Атака дивизии могла и не состояться, и вообще, только недоразумение развернуло события в драматическую сторону. Генерал Хрущев вспоминал, что «…впоследствии генерал-адъютант Коцебу сказал, что он в эти минуты послал по поручению главнокомандующего полковника Вонтана к Бельгарду с приказанием атаковать Гасфортову гору; но как только Вонтан поехал, 12-я дивизия двинулась в атаку против Федюхиных высот. Это крайне удивило главнокомандующего и он, считая невозможным атаковать в одно и тоже время два пункта неприятельской позиции, вернул Вонтана».{328}
АТАКА ОДЕССКОГО ПОЛКА
Полковник Скюдери с Одесским полком быстро перешел Черную и вслед за отходившими пехотинцами противника перешел канал. Для одесцев это была привычная работа. Нечто подобное им уже пришлось делать в сражении при Четати 25 декабря 1853 г. Уже тогда стало ясно, что в огромных потерях, которые несла русская пехота, при минимальных успехах достигаемых ею, виноваты были не только командиры, но и «…вся школа тех годов, в своем ослеплении плацпарадными тонкостями незаметно подготовлявшая весь ужас Альмы, Инкермана и Черной речки».{329}
Единственным утешением было то, что все это с лихвой искупалось «…удивительным мужеством и стойкостью удивительных войск».{330} Шли в бой 4 августа 1855 г. офицеры и солдаты Одесского полка с плохими предчувствиями. Уже на Дунайском театре они начали задумываться над причинами поражений. «А те, кто задумывался, были правы. Ибо уже надвигалась Альма, уже слышался запах Инкерманской крови, уже реяли тени погибавших на Черной речке…».{331}Полковник Святополк-Мирский с началом рассвета услышал ружейную стрельбу слева. «Это было начало атаки Сардинской позиции на Гасфортовой горе. Нас двинули вперед».{332}
Одесский егерский полк начал перестраиваться для атаки. Стрелковую цепь составили две роты 2-го стрелкового батальона и все солдаты полка, имевшие нарезные ружья и штуцера. «Сколько мне помнится, таких людей было по десяти человек в роте».{333} Первую линию составил 4-й батальон «…в ротных колоннах в одну линию, — имея в интервалах рот артиллерию».{334} Три батальона следовали за ними в колоннах к атаке. Приблизившись к реке, «…артиллерия снялась с передков и открыла пальбу, — цепь наша тоже начала стрелять».{335}Положительно, что в первой фазе сражения артиллерия находилась там, где ей предписывал боевой порядок — в интервалах рот первой линии. Пятнадцать минут перестрелки продолжались без особого результата, хотя отдельные снаряды добавляли суматохи, попадая в расположение французских войск. Дальнейшие события начали развиваться стремительнее и драматичнее.
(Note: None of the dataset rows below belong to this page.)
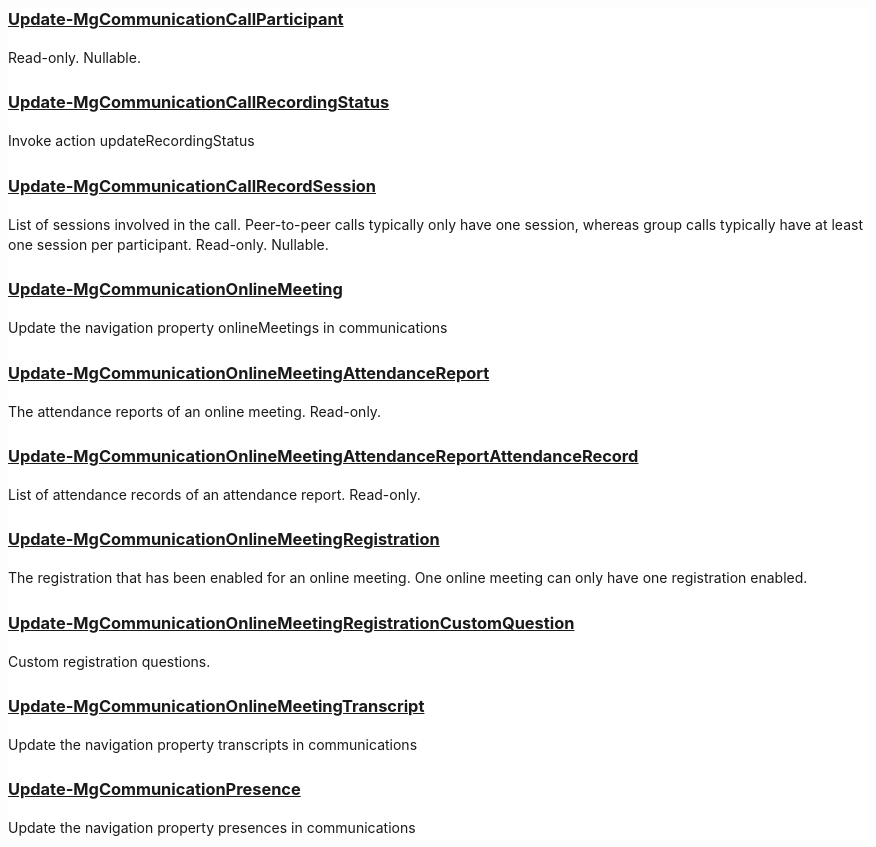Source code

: ### [Update-MgCommunicationCallParticipant](Update-MgCommunicationCallParticipant.md)
Read-only.
Nullable.

### [Update-MgCommunicationCallRecordingStatus](Update-MgCommunicationCallRecordingStatus.md)
Invoke action updateRecordingStatus

### [Update-MgCommunicationCallRecordSession](Update-MgCommunicationCallRecordSession.md)
List of sessions involved in the call.
Peer-to-peer calls typically only have one session, whereas group calls typically have at least one session per participant.
Read-only.
Nullable.

### [Update-MgCommunicationOnlineMeeting](Update-MgCommunicationOnlineMeeting.md)
Update the navigation property onlineMeetings in communications

### [Update-MgCommunicationOnlineMeetingAttendanceReport](Update-MgCommunicationOnlineMeetingAttendanceReport.md)
The attendance reports of an online meeting.
Read-only.

### [Update-MgCommunicationOnlineMeetingAttendanceReportAttendanceRecord](Update-MgCommunicationOnlineMeetingAttendanceReportAttendanceRecord.md)
List of attendance records of an attendance report.
Read-only.

### [Update-MgCommunicationOnlineMeetingRegistration](Update-MgCommunicationOnlineMeetingRegistration.md)
The registration that has been enabled for an online meeting.
One online meeting can only have one registration enabled.

### [Update-MgCommunicationOnlineMeetingRegistrationCustomQuestion](Update-MgCommunicationOnlineMeetingRegistrationCustomQuestion.md)
Custom registration questions.

### [Update-MgCommunicationOnlineMeetingTranscript](Update-MgCommunicationOnlineMeetingTranscript.md)
Update the navigation property transcripts in communications

### [Update-MgCommunicationPresence](Update-MgCommunicationPresence.md)
Update the navigation property presences in communications
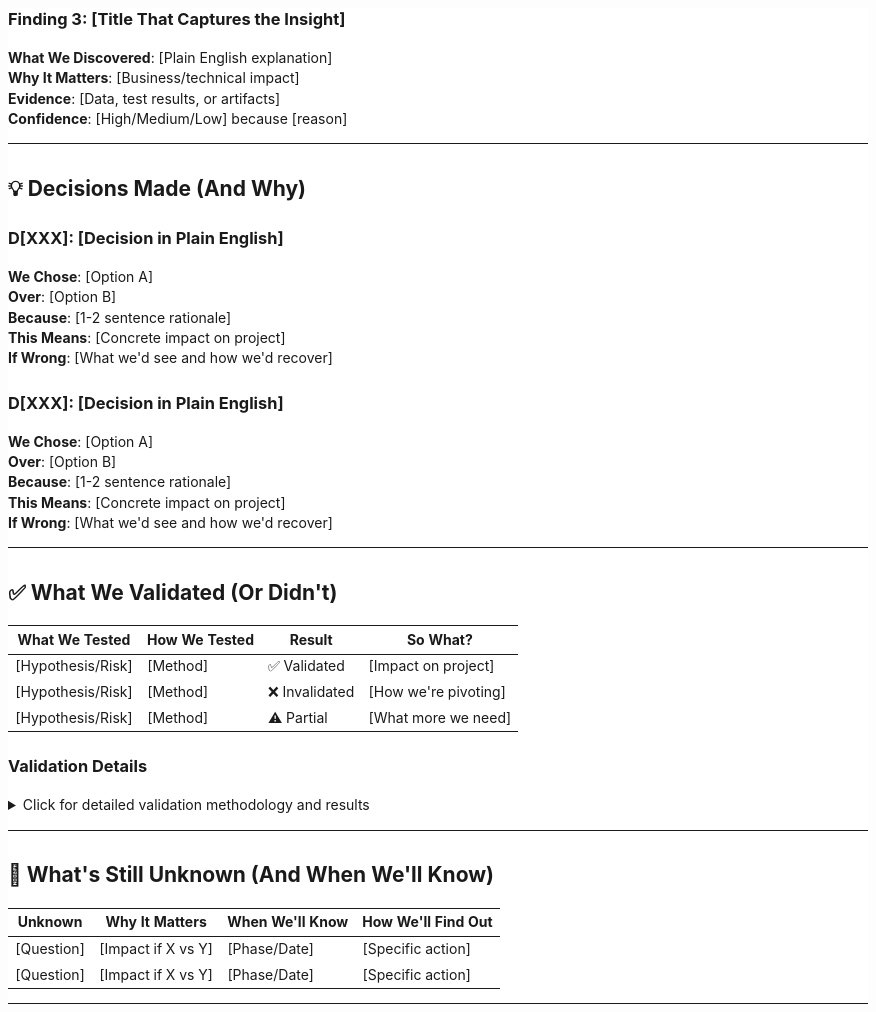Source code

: ### Finding 3: [Title That Captures the Insight]
**What We Discovered**: [Plain English explanation]  
**Why It Matters**: [Business/technical impact]  
**Evidence**: [Data, test results, or artifacts]  
**Confidence**: [High/Medium/Low] because [reason]

---

## 💡 Decisions Made (And Why)

### D[XXX]: [Decision in Plain English]
**We Chose**: [Option A]  
**Over**: [Option B]  
**Because**: [1-2 sentence rationale]  
**This Means**: [Concrete impact on project]  
**If Wrong**: [What we'd see and how we'd recover]

### D[XXX]: [Decision in Plain English]
**We Chose**: [Option A]  
**Over**: [Option B]  
**Because**: [1-2 sentence rationale]  
**This Means**: [Concrete impact on project]  
**If Wrong**: [What we'd see and how we'd recover]

---

## ✅ What We Validated (Or Didn't)

| What We Tested | How We Tested | Result | So What? |
|----------------|---------------|---------|----------|
| [Hypothesis/Risk] | [Method] | ✅ Validated | [Impact on project] |
| [Hypothesis/Risk] | [Method] | ❌ Invalidated | [How we're pivoting] |
| [Hypothesis/Risk] | [Method] | ⚠️ Partial | [What more we need] |

### Validation Details

<details><summary>Click for detailed validation methodology and results</summary></details>

---

## 🚧 What's Still Unknown (And When We'll Know)

| Unknown | Why It Matters | When We'll Know | How We'll Find Out |
|---------|----------------|-----------------|-------------------|
| [Question] | [Impact if X vs Y] | [Phase/Date] | [Specific action] |
| [Question] | [Impact if X vs Y] | [Phase/Date] | [Specific action] |

---
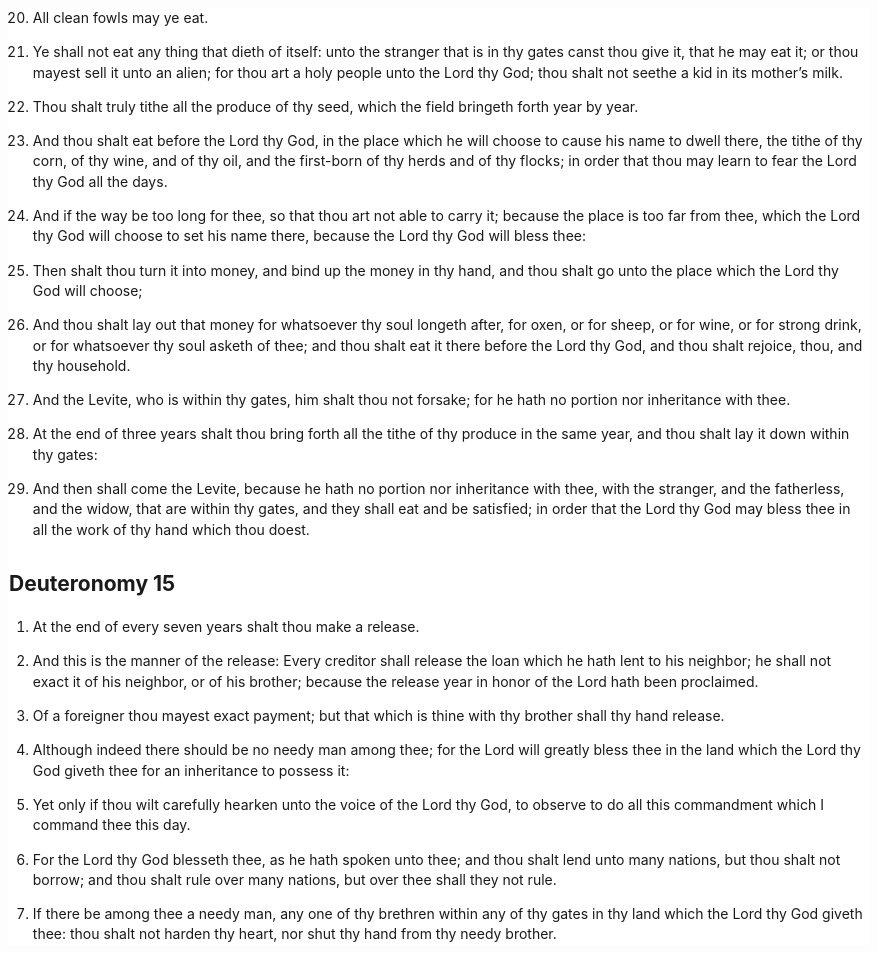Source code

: 20. All clean fowls may ye eat.

21. Ye shall not eat any thing that dieth of itself: unto the stranger that is in thy gates canst thou give it, that he may eat it; or thou mayest sell it unto an alien; for thou art a holy people unto the Lord thy God; thou shalt not seethe a kid in its mother’s milk.

22. Thou shalt truly tithe all the produce of thy seed, which the field bringeth forth year by year.

23. And thou shalt eat before the Lord thy God, in the place which he will choose to cause his name to dwell there, the tithe of thy corn, of thy wine, and of thy oil, and the first-born of thy herds and of thy flocks; in order that thou may learn to fear the Lord thy God all the days.

24. And if the way be too long for thee, so that thou art not able to carry it; because the place is too far from thee, which the Lord thy God will choose to set his name there, because the Lord thy God will bless thee:

25. Then shalt thou turn it into money, and bind up the money in thy hand, and thou shalt go unto the place which the Lord thy God will choose;

26. And thou shalt lay out that money for whatsoever thy soul longeth after, for oxen, or for sheep, or for wine, or for strong drink, or for whatsoever thy soul asketh of thee; and thou shalt eat it there before the Lord thy God, and thou shalt rejoice, thou, and thy household.

27. And the Levite, who is within thy gates, him shalt thou not forsake; for he hath no portion nor inheritance with thee.

28. At the end of three years shalt thou bring forth all the tithe of thy produce in the same year, and thou shalt lay it down within thy gates:

29. And then shall come the Levite, because he hath no portion nor inheritance with thee, with the stranger, and the fatherless, and the widow, that are within thy gates, and they shall eat and be satisfied; in order that the Lord thy God may bless thee in all the work of thy hand which thou doest.

## Deuteronomy 15

1. At the end of every seven years shalt thou make a release.

2. And this is the manner of the release: Every creditor shall release the loan which he hath lent to his neighbor; he shall not exact it of his neighbor, or of his brother; because the release year in honor of the Lord hath been proclaimed.

3. Of a foreigner thou mayest exact payment; but that which is thine with thy brother shall thy hand release.

4. Although indeed there should be no needy man among thee; for the Lord will greatly bless thee in the land which the Lord thy God giveth thee for an inheritance to possess it:

5. Yet only if thou wilt carefully hearken unto the voice of the Lord thy God, to observe to do all this commandment which I command thee this day.

6. For the Lord thy God blesseth thee, as he hath spoken unto thee; and thou shalt lend unto many nations, but thou shalt not borrow; and thou shalt rule over many nations, but over thee shall they not rule.

7. If there be among thee a needy man, any one of thy brethren within any of thy gates in thy land which the Lord thy God giveth thee: thou shalt not harden thy heart, nor shut thy hand from thy needy brother.
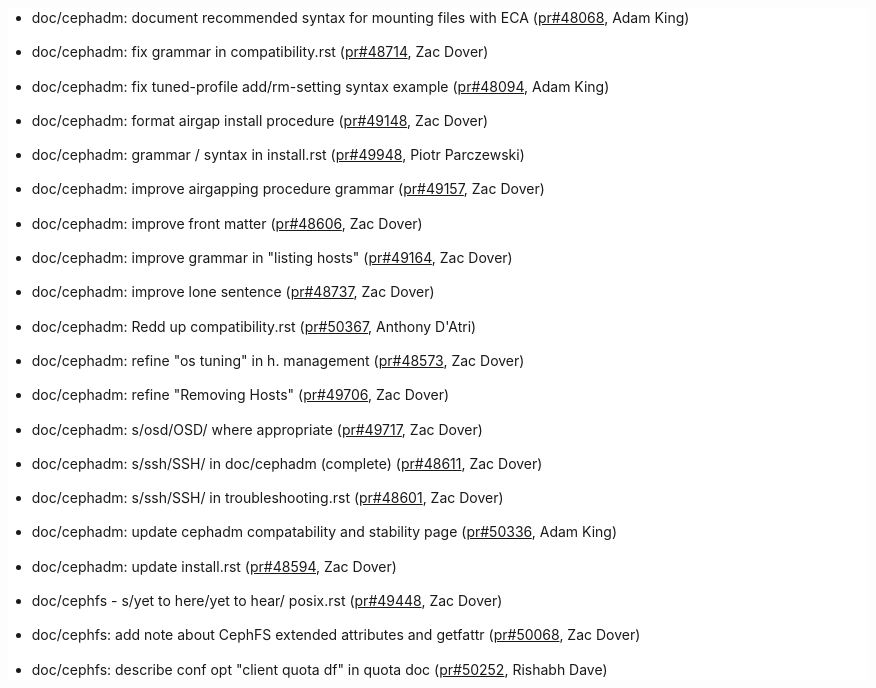 - doc/cephadm: document recommended syntax for mounting files with ECA ([pr#48068](https://github.com/ceph/ceph/pull/48068), Adam King)

- doc/cephadm: fix grammar in compatibility<span></span>.rst ([pr#48714](https://github.com/ceph/ceph/pull/48714), Zac Dover)

- doc/cephadm: fix tuned-profile add/rm-setting syntax example ([pr#48094](https://github.com/ceph/ceph/pull/48094), Adam King)

- doc/cephadm: format airgap install procedure ([pr#49148](https://github.com/ceph/ceph/pull/49148), Zac Dover)

- doc/cephadm: grammar / syntax in install<span></span>.rst ([pr#49948](https://github.com/ceph/ceph/pull/49948), Piotr Parczewski)

- doc/cephadm: improve airgapping procedure grammar ([pr#49157](https://github.com/ceph/ceph/pull/49157), Zac Dover)

- doc/cephadm: improve front matter ([pr#48606](https://github.com/ceph/ceph/pull/48606), Zac Dover)

- doc/cephadm: improve grammar in "listing hosts" ([pr#49164](https://github.com/ceph/ceph/pull/49164), Zac Dover)

- doc/cephadm: improve lone sentence ([pr#48737](https://github.com/ceph/ceph/pull/48737), Zac Dover)

- doc/cephadm: Redd up compatibility<span></span>.rst ([pr#50367](https://github.com/ceph/ceph/pull/50367), Anthony D'Atri)

- doc/cephadm: refine "os tuning" in h<span></span>. management ([pr#48573](https://github.com/ceph/ceph/pull/48573), Zac Dover)

- doc/cephadm: refine "Removing Hosts" ([pr#49706](https://github.com/ceph/ceph/pull/49706), Zac Dover)

- doc/cephadm: s/osd/OSD/ where appropriate ([pr#49717](https://github.com/ceph/ceph/pull/49717), Zac Dover)

- doc/cephadm: s/ssh/SSH/ in doc/cephadm (complete) ([pr#48611](https://github.com/ceph/ceph/pull/48611), Zac Dover)

- doc/cephadm: s/ssh/SSH/ in troubleshooting<span></span>.rst ([pr#48601](https://github.com/ceph/ceph/pull/48601), Zac Dover)

- doc/cephadm: update cephadm compatability and stability page ([pr#50336](https://github.com/ceph/ceph/pull/50336), Adam King)

- doc/cephadm: update install<span></span>.rst ([pr#48594](https://github.com/ceph/ceph/pull/48594), Zac Dover)

- doc/cephfs - s/yet to here/yet to hear/ posix<span></span>.rst ([pr#49448](https://github.com/ceph/ceph/pull/49448), Zac Dover)

- doc/cephfs: add note about CephFS extended attributes and getfattr ([pr#50068](https://github.com/ceph/ceph/pull/50068), Zac Dover)

- doc/cephfs: describe conf opt "client quota df" in quota doc ([pr#50252](https://github.com/ceph/ceph/pull/50252), Rishabh Dave)
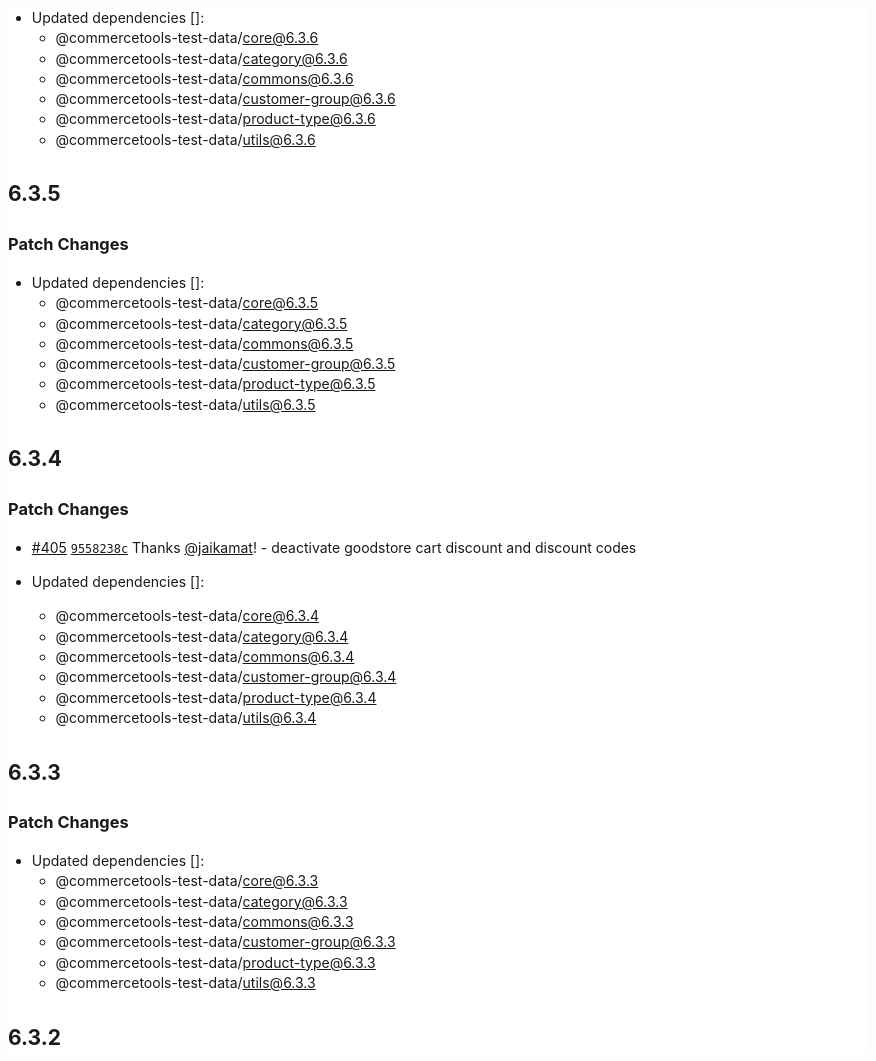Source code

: - Updated dependencies []:
  - @commercetools-test-data/core@6.3.6
  - @commercetools-test-data/category@6.3.6
  - @commercetools-test-data/commons@6.3.6
  - @commercetools-test-data/customer-group@6.3.6
  - @commercetools-test-data/product-type@6.3.6
  - @commercetools-test-data/utils@6.3.6

## 6.3.5

### Patch Changes

- Updated dependencies []:
  - @commercetools-test-data/core@6.3.5
  - @commercetools-test-data/category@6.3.5
  - @commercetools-test-data/commons@6.3.5
  - @commercetools-test-data/customer-group@6.3.5
  - @commercetools-test-data/product-type@6.3.5
  - @commercetools-test-data/utils@6.3.5

## 6.3.4

### Patch Changes

- [#405](https://github.com/commercetools/test-data/pull/405) [`9558238c`](https://github.com/commercetools/test-data/commit/9558238cf27b6f61a37db3a565ffefa4c364f4e8) Thanks [@jaikamat](https://github.com/jaikamat)! - deactivate goodstore cart discount and discount codes

- Updated dependencies []:
  - @commercetools-test-data/core@6.3.4
  - @commercetools-test-data/category@6.3.4
  - @commercetools-test-data/commons@6.3.4
  - @commercetools-test-data/customer-group@6.3.4
  - @commercetools-test-data/product-type@6.3.4
  - @commercetools-test-data/utils@6.3.4

## 6.3.3

### Patch Changes

- Updated dependencies []:
  - @commercetools-test-data/core@6.3.3
  - @commercetools-test-data/category@6.3.3
  - @commercetools-test-data/commons@6.3.3
  - @commercetools-test-data/customer-group@6.3.3
  - @commercetools-test-data/product-type@6.3.3
  - @commercetools-test-data/utils@6.3.3

## 6.3.2
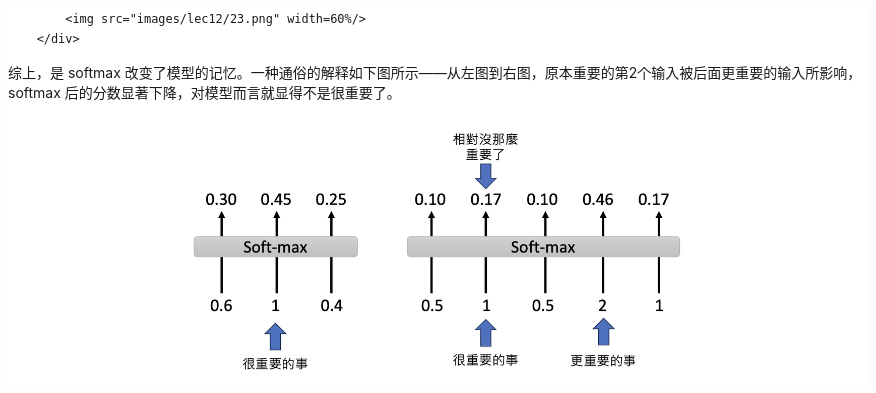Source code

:             <img src="images/lec12/23.png" width=60%/>
        </div>

综上，是 softmax 改变了模型的记忆。一种通俗的解释如下图所示——从左图到右图，原本重要的第2个输入被后面更重要的输入所影响，softmax 后的分数显著下降，对模型而言就显得不是很重要了。

<div style="text-align: center">
    <img src="images/lec12/24.png" width=60%/>
</div>
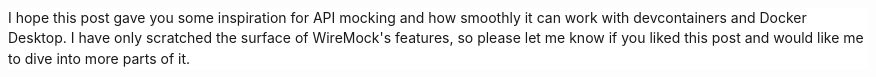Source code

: I hope this post gave you some inspiration for API mocking and how smoothly it can work with devcontainers and Docker Desktop. I have only scratched the surface of WireMock's features, so please let me know if you liked this post and would like me to dive into more parts of it.

[^1]: If you want to learn more about `docker compose`, check the [official docs][compose]
[wm]: https://wiremock.org/
[devc]: https://code.visualstudio.com/docs/devcontainers/containers]
[devcex]: https://marketplace.visualstudio.com/items?itemName=ms-vscode-remote.remote-containers
[compose]: https://docs.docker.com/compose/
[stubbing]: https://wiremock.org/docs/stubbing/
[crud]: https://en.wikipedia.org/wiki/Create,_read,_update_and_delete
[random]: https://wiremock.org/docs/response-templating/#random-value-helper
[datetime]: https://wiremock.org/docs/response-templating/#date-and-time-helpers
[recpb]: https://wiremock.org/docs/record-playback/
[recsettings]: https://wiremock.org/docs/record-playback/#customising-your-recordings
[ifmatch]: https://learn.microsoft.com/en-us/dynamics365/business-central/dev-itpro/api-reference/v2.0/api/dynamics_customer_update#request-headers
[state]: https://wiremock.org/docs/stateful-behaviour/
[statemachine]: https://en.wikipedia.org/wiki/Finite-state_machine
[dd]: https://www.docker.com/products/docker-desktop/
[wsl]: https://learn.microsoft.com/en-us/windows/wsl/about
«Вдруг кто-то подъехал к полку и пискливым неприятным голосом, столь дурно влияющим во время боя, закричал: “Одесскому полку занимать мостовое укрепление”. Полковник Скюдери вышел вперед и внятно, спокойно скомандовал: “Батальоны вперед, дирекция на середину, — скорым шагом, марш”. Увы, это было последнее приказание и последние командные слова, которые мне довелось слышать в этот день. Батальоны двинулись бодро, быстро, ровно в ногу, как один человек».{336}
Стремительность натиска русской пехоты в этот день отмечали все, даже явные русофобы. Так в статье «Сражение на Черной», Энгельс отмечал, что «…русские продвигались через водопроводный канал и вверх по склону высоты с невиданной для них быстротой и воодушевлением». Похоже, это был последний волевой порыв российских солдат в этой войне, когда каждый из них считал, что если с ними Бог, то какая разница сколько врагов против: «Полки 12-й пехотной дивизии, имея впереди Одесский егерский полк, быстро двинулись в атаку; храбрые одесцы, предводительствуемые командиром полка полковником Скюдери, кинулись бегом на мостовое укрепление…».{337}
У Святополк-Мирского уточняется, что движение было все-таки не бегом, а шагом, но общий эмоциональный порыв констатируется точно. Князь весьма удачно подметил, что «…неприятель, кажется, только ждал этой минуты. С фронта, справа, слева, сверху, снизу, с близких неприятельских позиций и с самых отдаленных, посылались на нас снаряды всех форм и названий, — казалось, что нет свободного от них места и возможности кому-нибудь из наступавших спастись от истребления».{338}
Это вступила в дело батарея де Сайли. Пехотинцы французов разошлись в стороны, расчистив для нее сектора обстрела.